Immobilien solide finanzieren
Den Traum von den eigenen vier Wänden kann sich jeder erfüllen. Doch wie bezahlt man das Haus oder die Eigentumswohnung? Drei Bausteine einer sicheren Immobilienfinanzierung sind dafür nötig: Eigenkapital, ein Hypothekendarlehen und ein Bauspardarlehen.
Eigenkapital
Kreditinstitute beleihen Immobilien mit 70 bis 80 Prozent der Gesamtkosten. Aus diesem Grund müssen in der Regel 20 bis 30 Prozent eigenes Geld in jeder Eigenheimfinanzierung stecken. Zum Eigenkapital gehören zum Beispiel auch ein angespartes Bausparguthaben, aber auch andere Sparguthaben, Wertpapiere und Festgelder. Und geschickte Bauherren haben die Möglichkeit, durch Eigenleistung bis zu zehn Prozent der Baukosten einzusparen und können dies als Eigenkapital in ihren Finanzierungsplan mit aufnehmen.
Bauspardarlehen
Es empfiehlt sich, 20 Prozent der Gesamtkosten mit einem Bausparvertrag zu finanzieren. Erstens sind die Kreditzinsen mit rund 4,5 Prozent günstig. Zweitens ändert sich der Zinssatz bis zur vollständigen Rückführung nicht. Und drittens wird durch die schnelle Tilgung die Belastung gesenkt oder zumindest der Wegfall der staatlichen Fördermittel ausgeglichen.

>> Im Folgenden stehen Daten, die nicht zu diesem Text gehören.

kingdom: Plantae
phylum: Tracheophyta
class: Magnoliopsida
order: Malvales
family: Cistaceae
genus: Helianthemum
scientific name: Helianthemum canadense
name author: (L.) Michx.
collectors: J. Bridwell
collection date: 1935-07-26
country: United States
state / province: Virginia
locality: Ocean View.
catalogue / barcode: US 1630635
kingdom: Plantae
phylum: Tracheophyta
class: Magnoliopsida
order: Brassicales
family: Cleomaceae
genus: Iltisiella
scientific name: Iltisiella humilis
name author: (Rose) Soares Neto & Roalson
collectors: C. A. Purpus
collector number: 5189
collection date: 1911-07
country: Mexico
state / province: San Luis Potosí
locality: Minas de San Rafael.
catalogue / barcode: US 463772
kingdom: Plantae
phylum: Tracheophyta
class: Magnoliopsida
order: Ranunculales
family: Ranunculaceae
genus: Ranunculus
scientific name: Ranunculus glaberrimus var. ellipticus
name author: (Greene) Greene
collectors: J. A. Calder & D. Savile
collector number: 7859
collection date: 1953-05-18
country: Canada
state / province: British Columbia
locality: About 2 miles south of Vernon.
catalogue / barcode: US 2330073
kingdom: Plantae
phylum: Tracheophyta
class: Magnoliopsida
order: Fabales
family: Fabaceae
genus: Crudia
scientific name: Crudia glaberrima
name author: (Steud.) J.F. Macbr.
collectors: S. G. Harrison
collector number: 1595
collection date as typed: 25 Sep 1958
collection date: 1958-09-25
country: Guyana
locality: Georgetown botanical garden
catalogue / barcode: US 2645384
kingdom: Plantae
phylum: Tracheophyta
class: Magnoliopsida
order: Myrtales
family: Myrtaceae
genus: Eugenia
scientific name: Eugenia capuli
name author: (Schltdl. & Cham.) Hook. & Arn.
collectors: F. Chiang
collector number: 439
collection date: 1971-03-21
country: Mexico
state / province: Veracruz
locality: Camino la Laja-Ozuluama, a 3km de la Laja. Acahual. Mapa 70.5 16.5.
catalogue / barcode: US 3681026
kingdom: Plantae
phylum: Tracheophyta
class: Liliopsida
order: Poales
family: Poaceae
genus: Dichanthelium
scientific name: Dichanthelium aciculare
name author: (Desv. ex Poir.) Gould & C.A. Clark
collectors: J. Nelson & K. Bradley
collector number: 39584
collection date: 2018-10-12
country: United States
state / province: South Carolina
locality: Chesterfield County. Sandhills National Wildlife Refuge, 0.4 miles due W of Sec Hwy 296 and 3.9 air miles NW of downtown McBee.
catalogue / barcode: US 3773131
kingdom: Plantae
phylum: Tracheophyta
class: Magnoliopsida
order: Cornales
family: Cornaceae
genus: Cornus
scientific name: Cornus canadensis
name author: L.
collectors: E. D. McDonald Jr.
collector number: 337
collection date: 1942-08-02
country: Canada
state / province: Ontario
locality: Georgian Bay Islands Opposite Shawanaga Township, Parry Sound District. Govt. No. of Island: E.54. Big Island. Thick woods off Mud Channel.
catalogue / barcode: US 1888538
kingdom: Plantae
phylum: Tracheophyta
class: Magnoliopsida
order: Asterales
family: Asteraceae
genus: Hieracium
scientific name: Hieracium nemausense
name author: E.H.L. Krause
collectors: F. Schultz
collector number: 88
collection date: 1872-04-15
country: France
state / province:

Rechnen Sie sich Ihr individuelles Bauspardarlehen über unseren Partner BHW aus:
Zur individuellen Berechnung und Bausparantrag
Hypothekendarlehen
Die restlichen Kosten Ihres Bau- oder Kaufvorhabens können über ein Hypothekendarlehen von einer Bank oder Sparkasse finanziert werden. Hier sollten Sie die Wahl der Zinsbindungsfrist – meist fünf, zehn oder fünfzehn Jahre – von der Höhe des aktuellen Zinsniveaus abhängig machen.